Nell’ambito del convegno dal titolo , tenutosi nel pomeriggio di ieri presso l’Aula Consiliare del Comune di Nocera Inferiore (SA), l’assessore Trotta ha ricordato l’attenzione che l’amministrazione ha mostrato per il tema con la delibera nella quale sono state indicate le linee guida da seguire per garantire il contenimento dei danni prodotti dal gioco compulsivo.

Le indicazioni fornite hanno considerato la dislocazione sul territorio degli spazi adibiti a gioco, secondo uno schema che tenesse conto delle opportune distanze da luoghi specifici (scuole, luoghi di culto); il rispetto di distanze tra le sale da gioco (almeno 250 m l’una dall’altra) e il rispetto di fasce orarie precise.
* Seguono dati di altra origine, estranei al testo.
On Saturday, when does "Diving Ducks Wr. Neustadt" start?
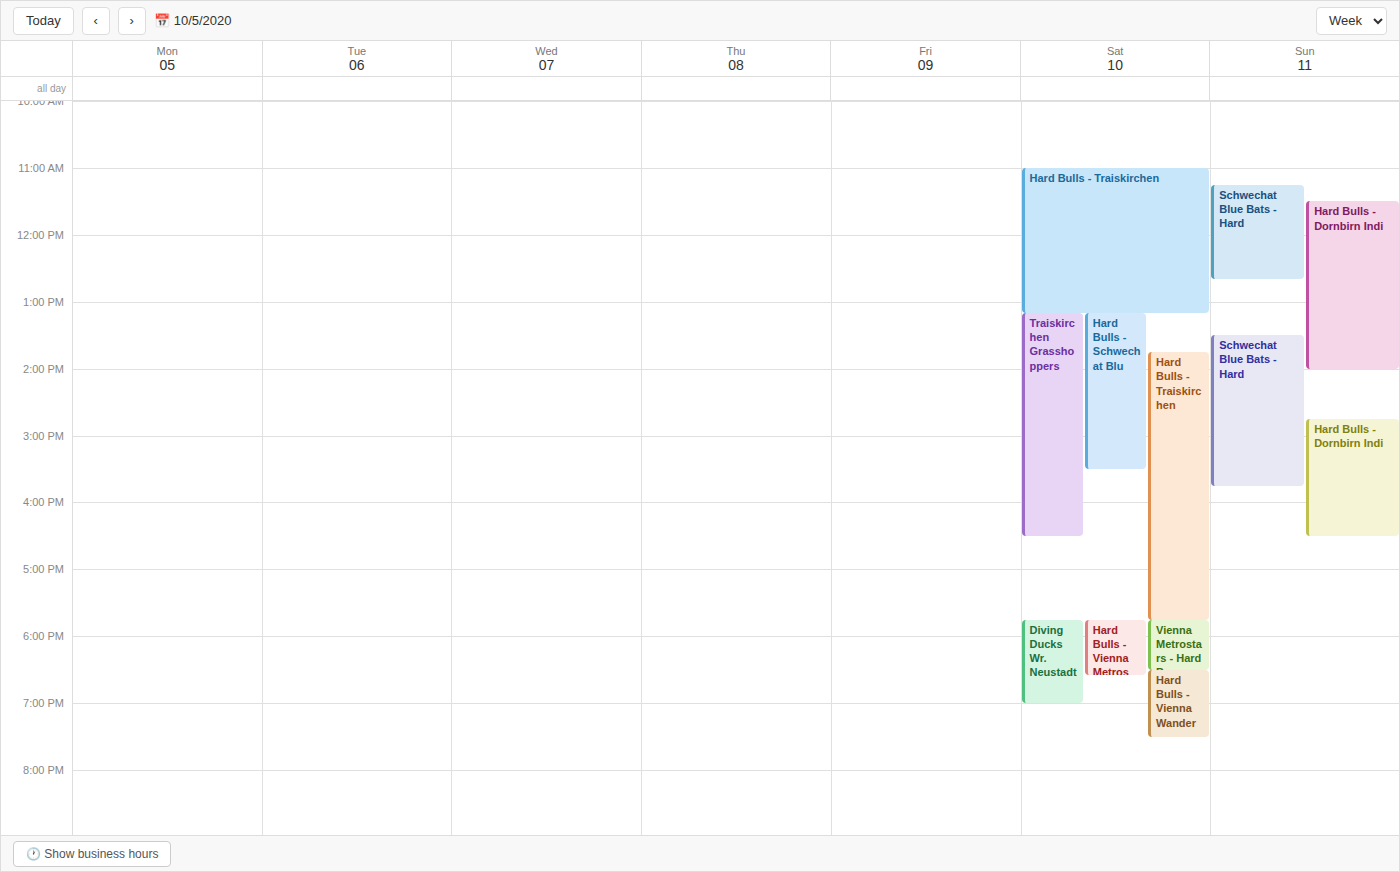
5:45 PM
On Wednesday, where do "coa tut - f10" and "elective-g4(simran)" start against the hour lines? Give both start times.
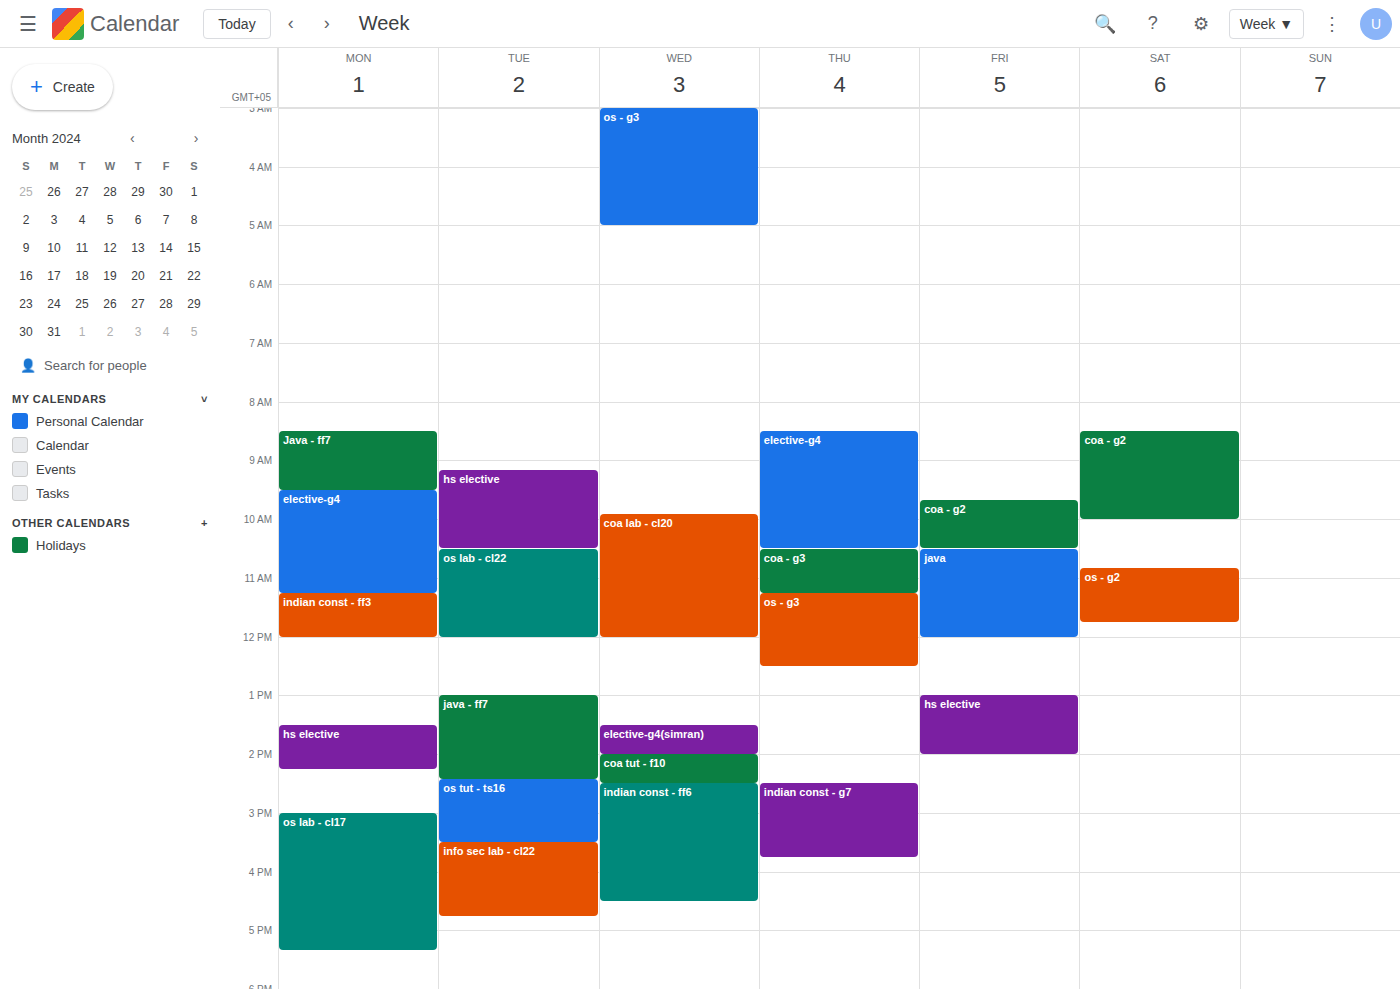
"coa tut - f10": 2:00 PM, exactly on the 2 PM line. "elective-g4(simran)": 1:30 PM, halfway between the 1 PM and 2 PM lines.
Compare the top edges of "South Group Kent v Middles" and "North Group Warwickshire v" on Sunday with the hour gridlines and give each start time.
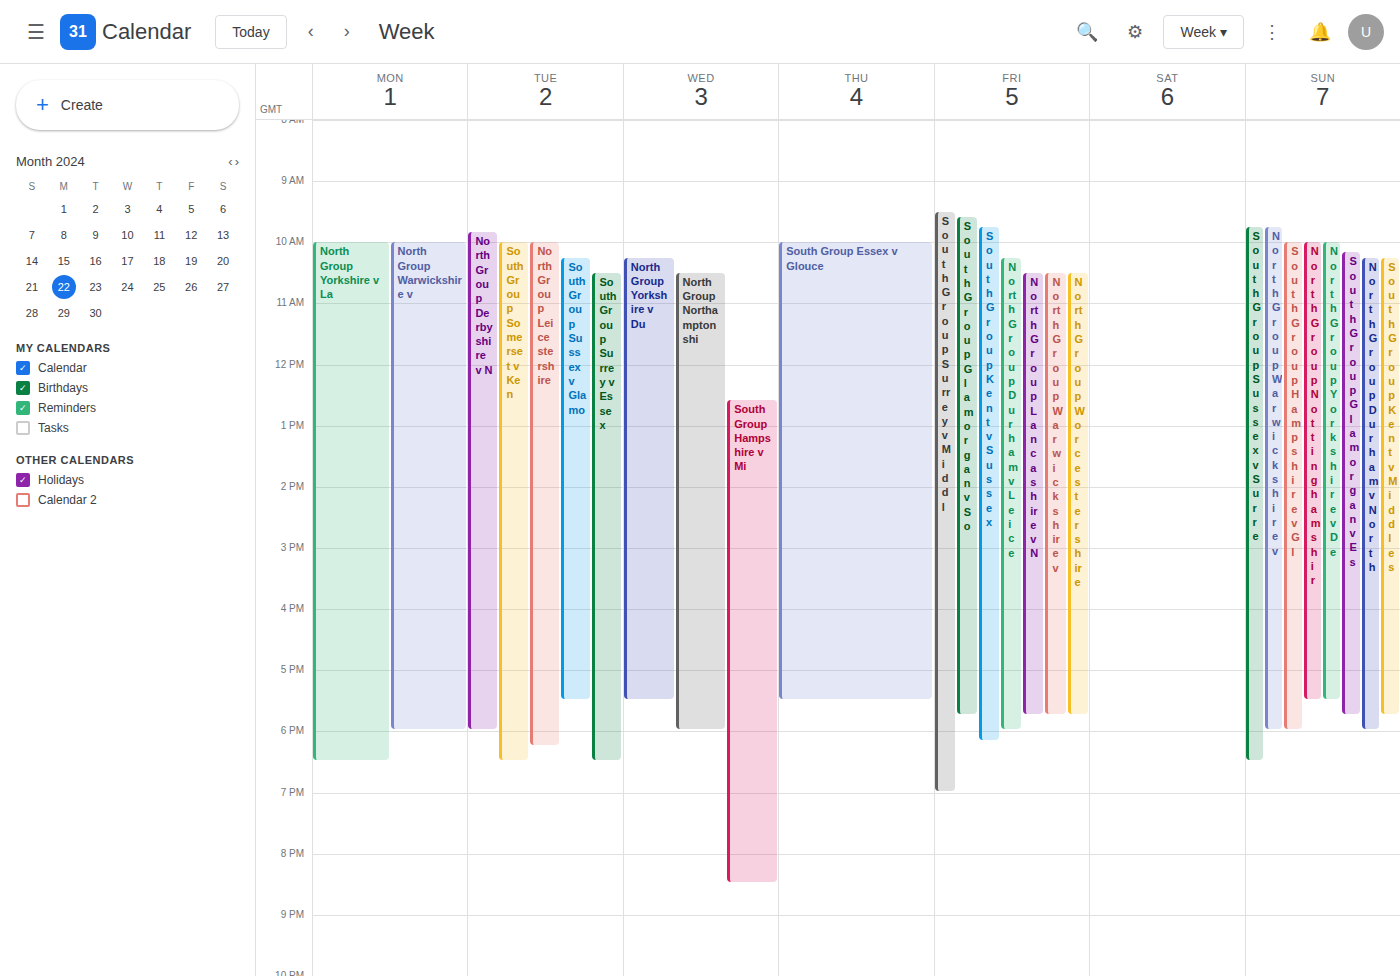
"South Group Kent v Middles": 10:15, neither: a quarter of the way from the 10:00 line to the 11:00 line. "North Group Warwickshire v": 09:45, neither: three quarters of the way from the 09:00 line to the 10:00 line.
Su 1770 giocatori monitorati – si legge su mn24.it – 560 sono presi in carica dai Servizi Sanitari di Salerno. Carmine Acconcia, psicologo e psicoterapeuta in servizio presso l’ASL di Salerno, ha individuato nel tutoraggio finanziario una possibile azione di contrasto al fenomeno, affiancata ad altre che mirino a sconfiggere la dipendenza, quali l’affiancamento a gruppi di giocatori anonimi.

Stefano Sbordoni dell’Università degli Studi di Salerno ha fatto luce sulla difficoltà nell’uso dei dati che “sono uno strumento pericoloso qualunque sia il modo come vengono usati”, perché manca un soggetto pubblico che ne certifichi la veridicità.